Date of this Version



Copyright 1999 Samuel Schuman and the National Collegiate Honors Council


This little pamphlet first appeared in 1988 which, from the perspective of American higher education, is either just yesterday or eons ago. At the end of the '80s, in that First Edition, it was still possible to suggest that a fully-equipped Honors office space should have "a computer or typewriter," a suggestion which today sounds more appropriate for a museum of antique office machinery than an up-to-date operation. On the other hand, some of the same questions about access and elitism which troubled us over a decade ago continue to be contemporary concerns. This revision, like most, seeks to preserve what may continue to be useful, to eliminate the antique, and to add discussions of those issues which have come to the forefront recently. .

Those issues include: new student populations in Honors Programs, and new populations of colleges and universities creating Honors Programs; new curricular movements and different pedagogies (often first explored in Honors) used to teach them; the ongoing revolution in learning technologies, and associated issues such as distance learning and for-profit post-secondary opportunities.

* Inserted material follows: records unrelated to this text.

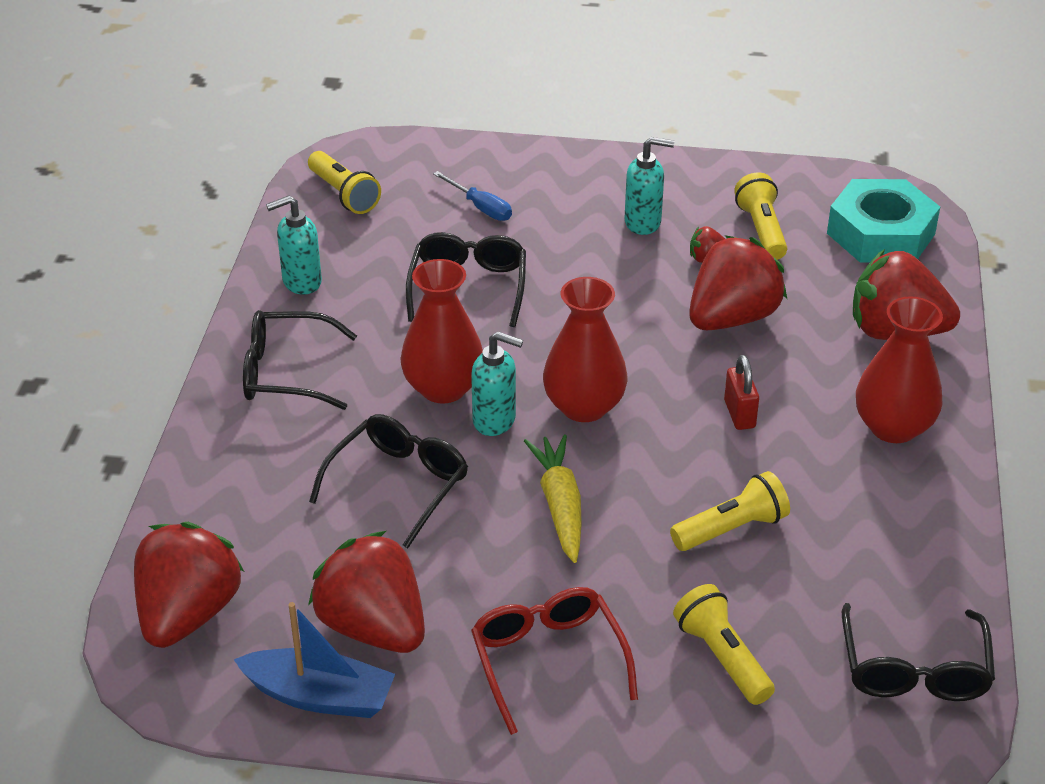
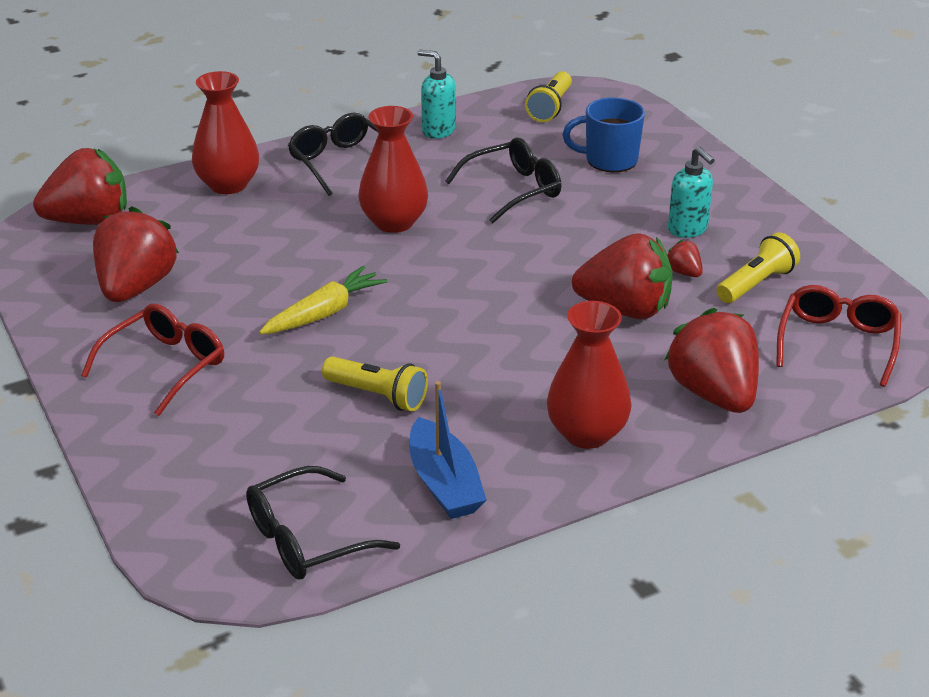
camera: 55 degrees right, 5 degrees down
(319, 696) = (58, 293): blue boat -> blue boat (444, 483)
(399, 484) = (279, 244): black glasses -> none
(480, 207) = (609, 160): blue screwdriver -> blue mug
(495, 420) = (383, 254): turquoise soap dispenser -> none
(584, 406) = (441, 283): red vase -> red vase (228, 185)
(722, 657) = (236, 439): yellow flashlight -> none
(739, 414) = (513, 353): red padlock -> none
(880, 233) = (837, 342): turquoise nut -> red glasses

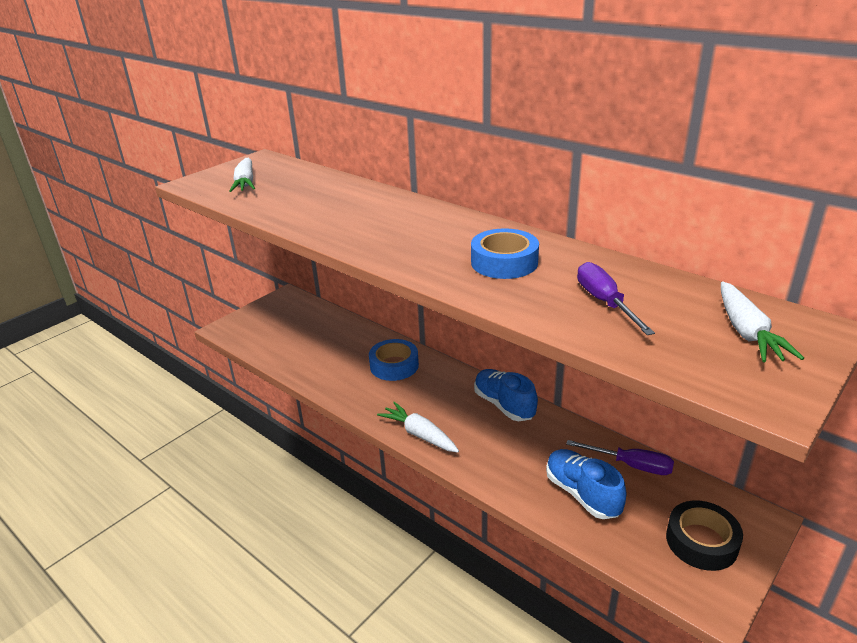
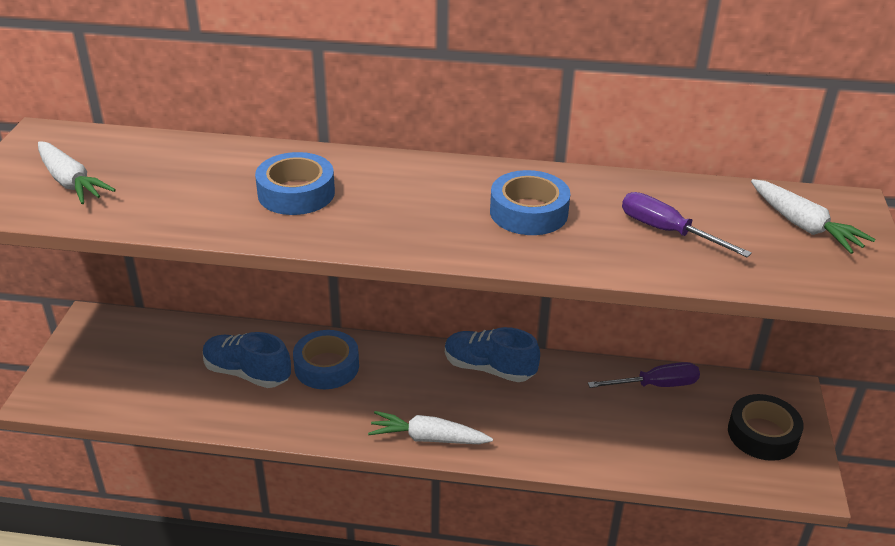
camera: 35 degrees left, 5 degrees up
(360, 215) = (296, 193): none -> blue tape
(582, 494) = (636, 433): blue shoe -> blue shoe (247, 373)

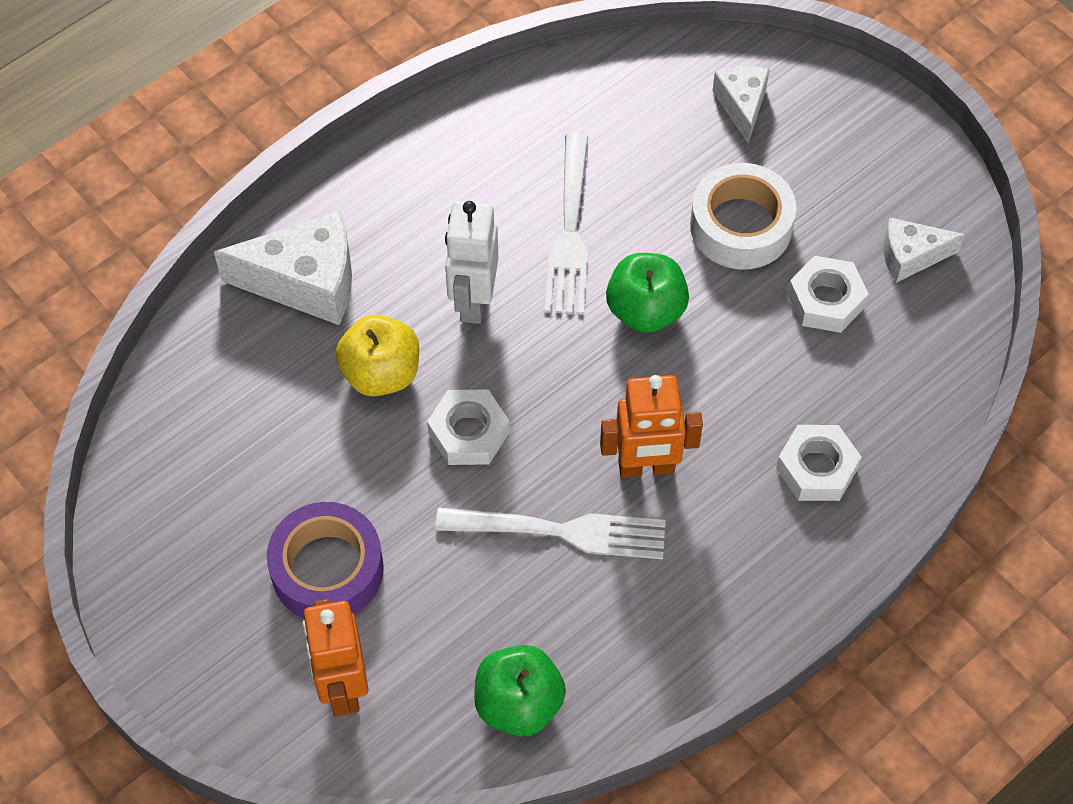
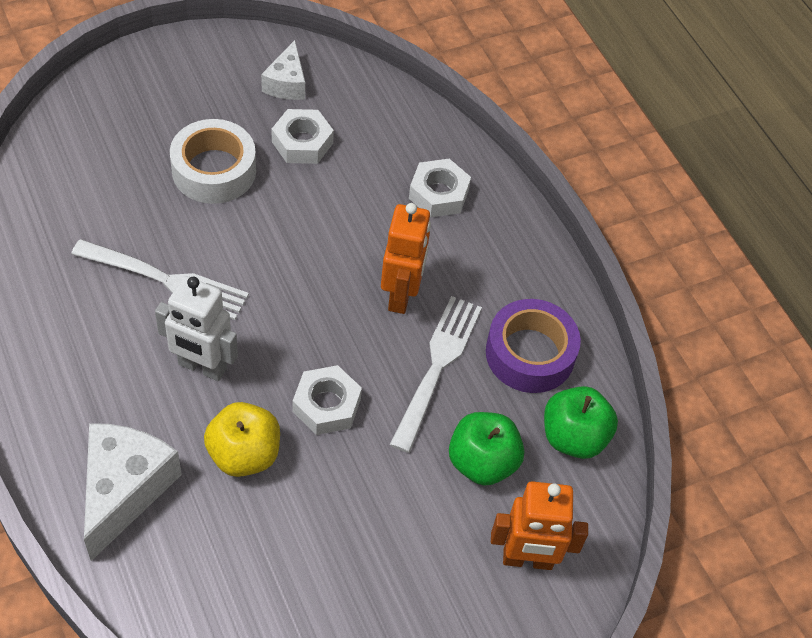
camera: 80 degrees left, 5 degrees down
(327, 569) = (417, 544): purple tape -> purple tape (530, 354)
(645, 310) = (263, 253): green apple -> green apple (482, 462)
(742, 105) = (103, 134): white cheese -> none

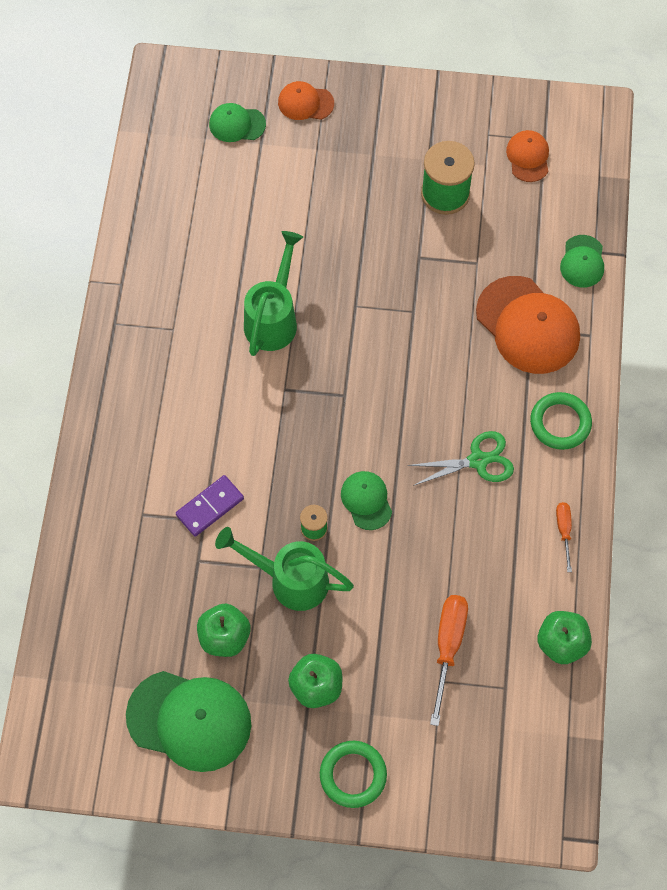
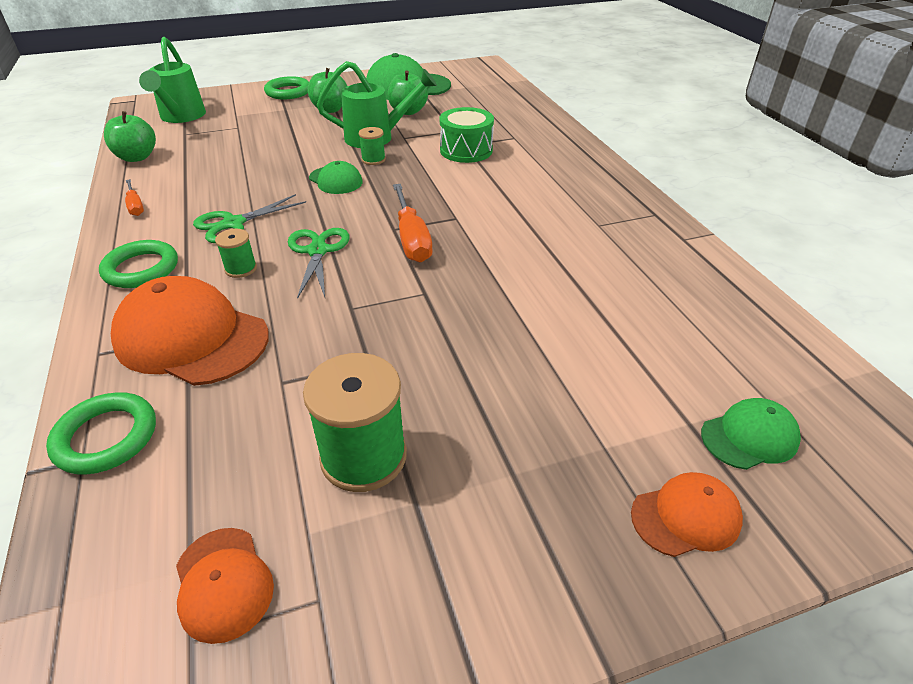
camera: 155 degrees right, 25 degrees down
(210, 507) = (466, 150): purple domino -> green drum
(273, 318) = (508, 258): green watering can -> green watering can (181, 117)
(417, 389) = (318, 251): none -> green scissors
(448, 647) = (235, 138): orange screwdriver -> orange screwdriver (412, 239)
(482, 390) = (241, 269): none -> green spool
(582, 261) = (106, 437): green cap -> green ring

Appendix A of the brochure now contains a handful of very brief, sample, small college Honors Programs, based upon real models, but no longer identified with particular institutions. As it happens, I've tried to go back to some of the colleges originally profiled in 1988, mostly for my own curiosity. But I am now persuaded that the descriptions of actual models created some problems which a slightly more abstract group of samples can avoid. I have chosen to follow Aristotle's preference for literature over history. The profiles include two year, four year, and graduate degree granting institutions; public and private colleges; traditionally majority and historically minority schools; ambitious and modest Honors Programs.

Appendix B is a statement by the national Honors organization attempting to describe a cluster of features which tend to characterize "fully developed Honors Programs."

Neither Appendix should be understood to be definitive nor prescriptive, but to supplement the text in suggesting possibilities and multiple models from which to pick and choose, to modify, adopt, or ignore depending upon institutional need and culture and history.